(Records contained in a dataset)

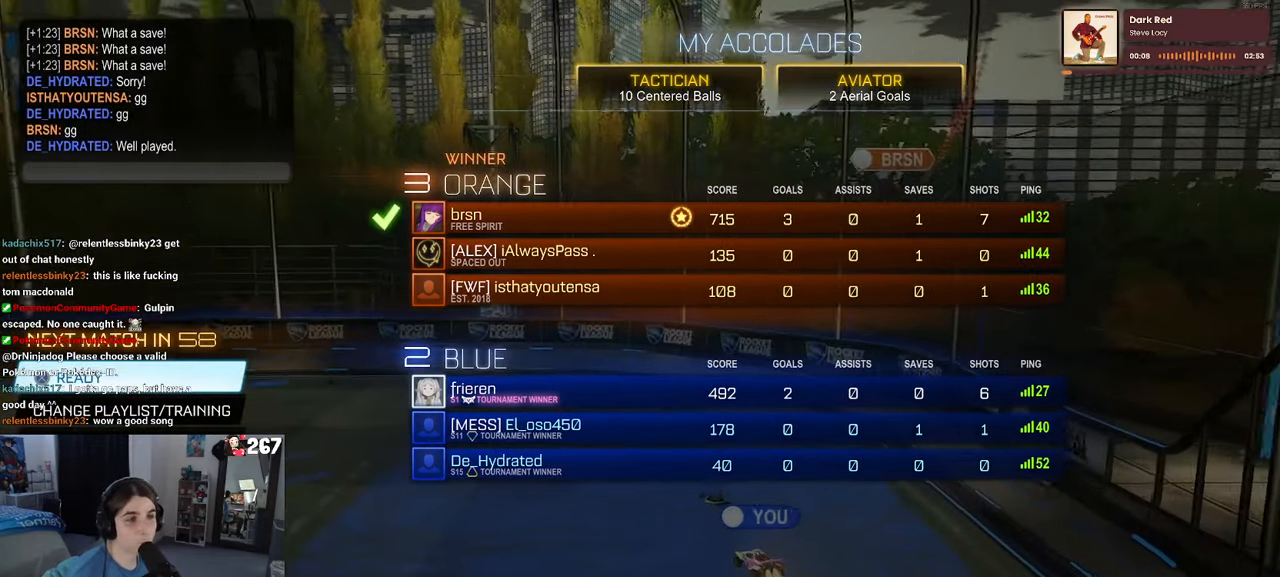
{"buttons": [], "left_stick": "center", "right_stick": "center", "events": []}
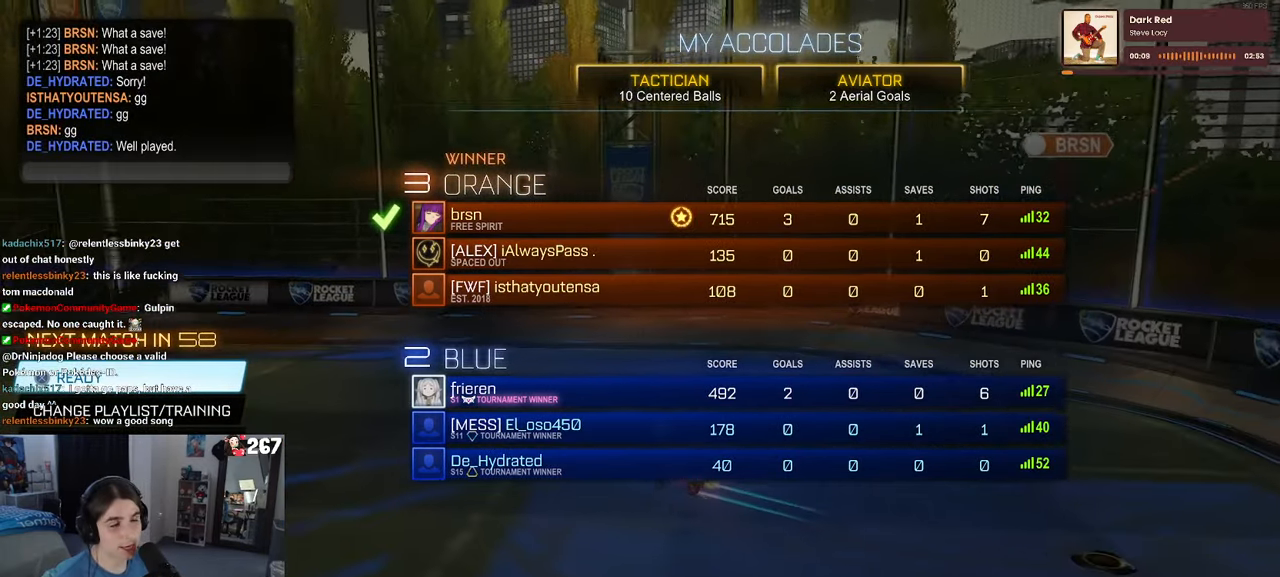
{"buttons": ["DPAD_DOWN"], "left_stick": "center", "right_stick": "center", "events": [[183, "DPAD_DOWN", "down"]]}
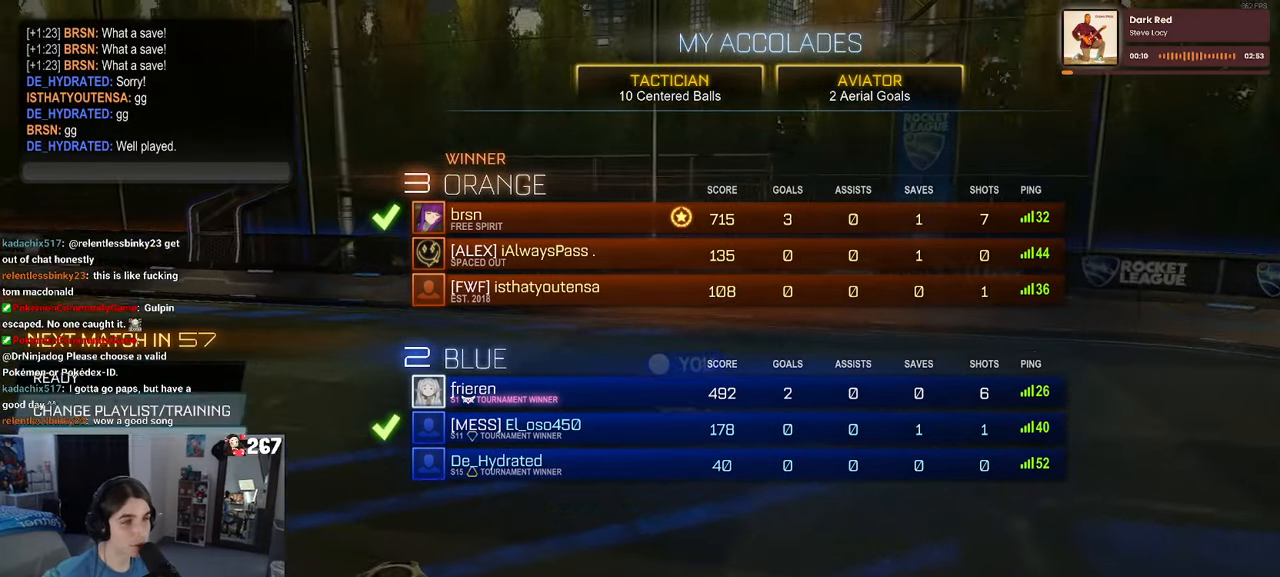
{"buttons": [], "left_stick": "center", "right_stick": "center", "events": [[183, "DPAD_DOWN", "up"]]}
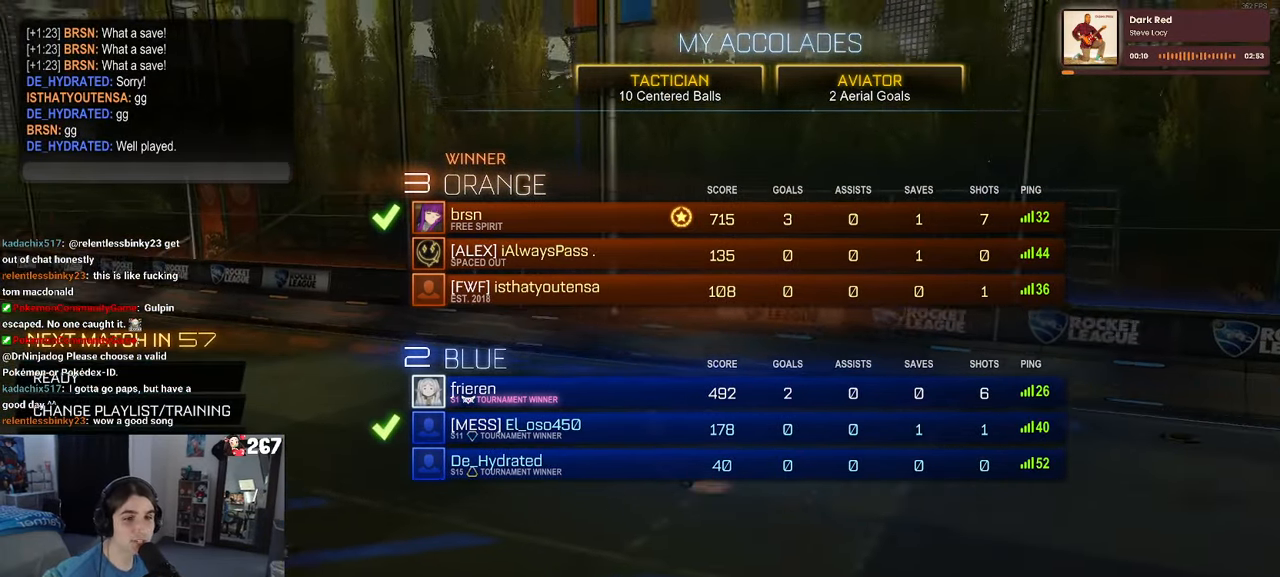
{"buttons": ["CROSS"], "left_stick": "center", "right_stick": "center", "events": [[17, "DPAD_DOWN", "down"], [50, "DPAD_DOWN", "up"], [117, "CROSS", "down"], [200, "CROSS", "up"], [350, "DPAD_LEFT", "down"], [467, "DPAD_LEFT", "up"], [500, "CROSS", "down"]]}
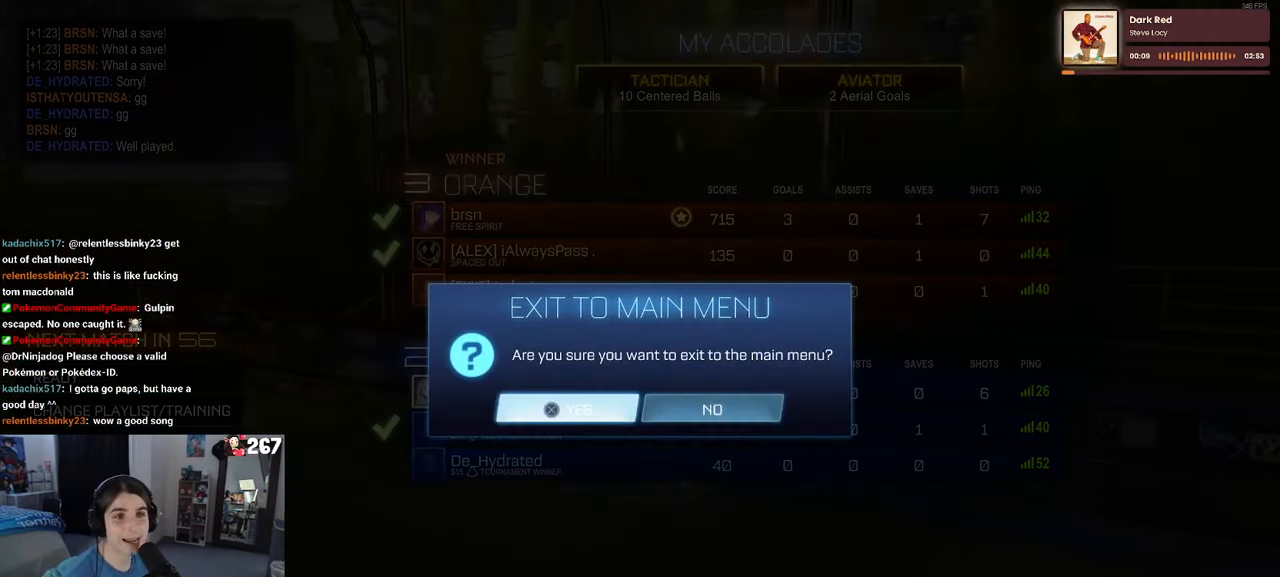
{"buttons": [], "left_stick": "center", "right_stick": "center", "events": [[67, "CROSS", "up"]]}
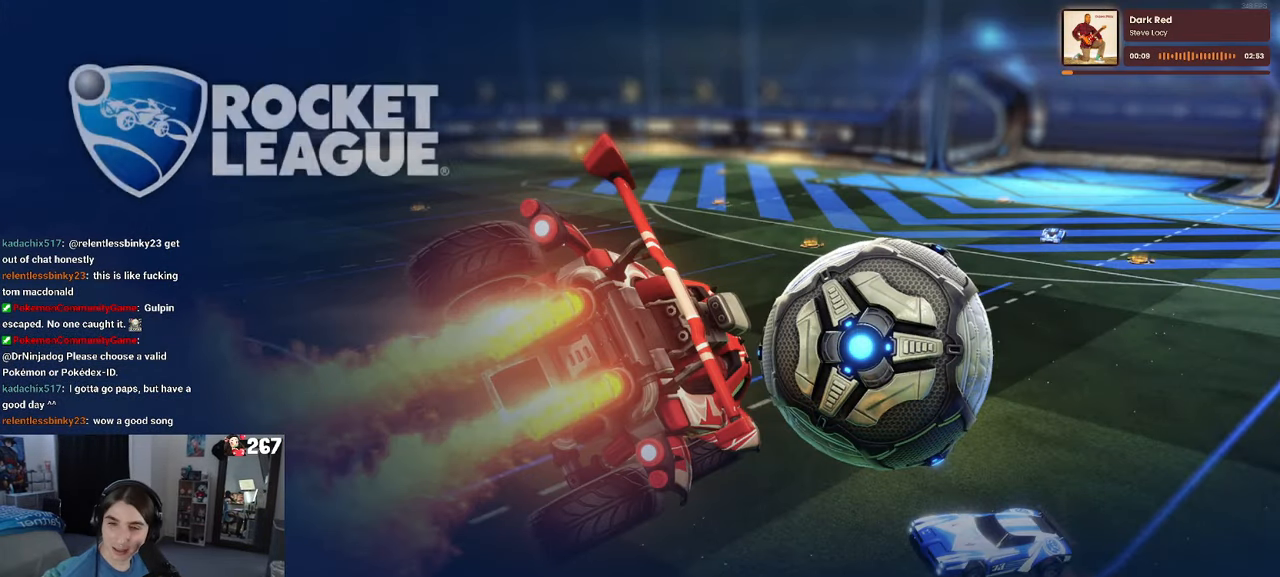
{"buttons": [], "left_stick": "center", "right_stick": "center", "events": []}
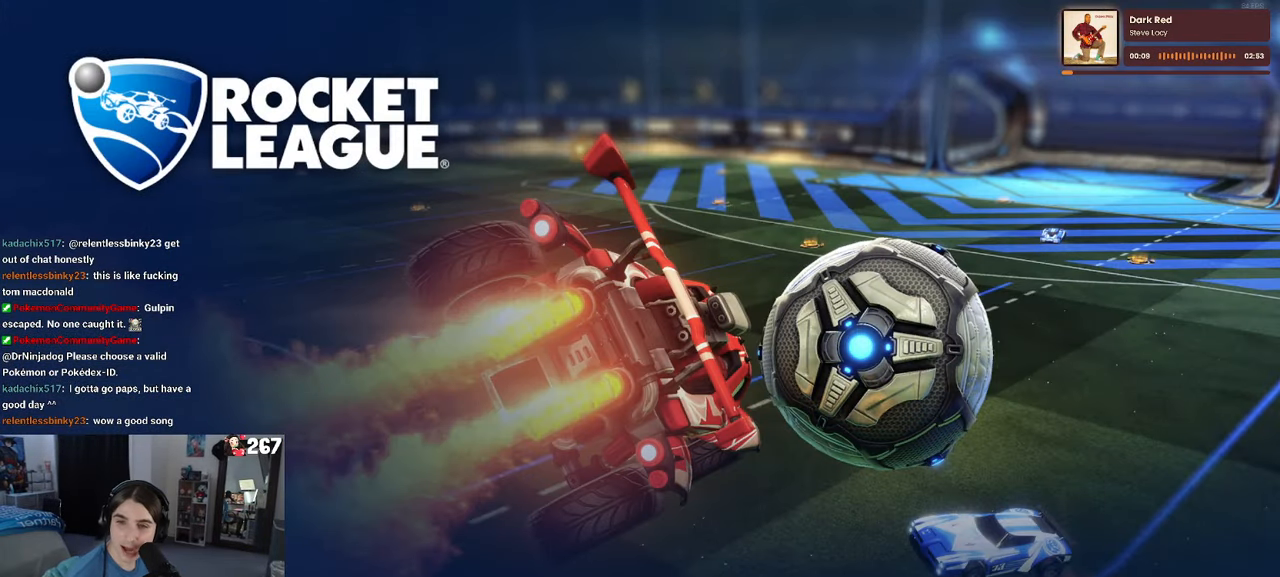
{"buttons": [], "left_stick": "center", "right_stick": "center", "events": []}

* ABOUT THIS TASK:
Going through the entries above, count the lines that include "CROSS" and state only the result.

* OUTPUT OF THE TASK:
2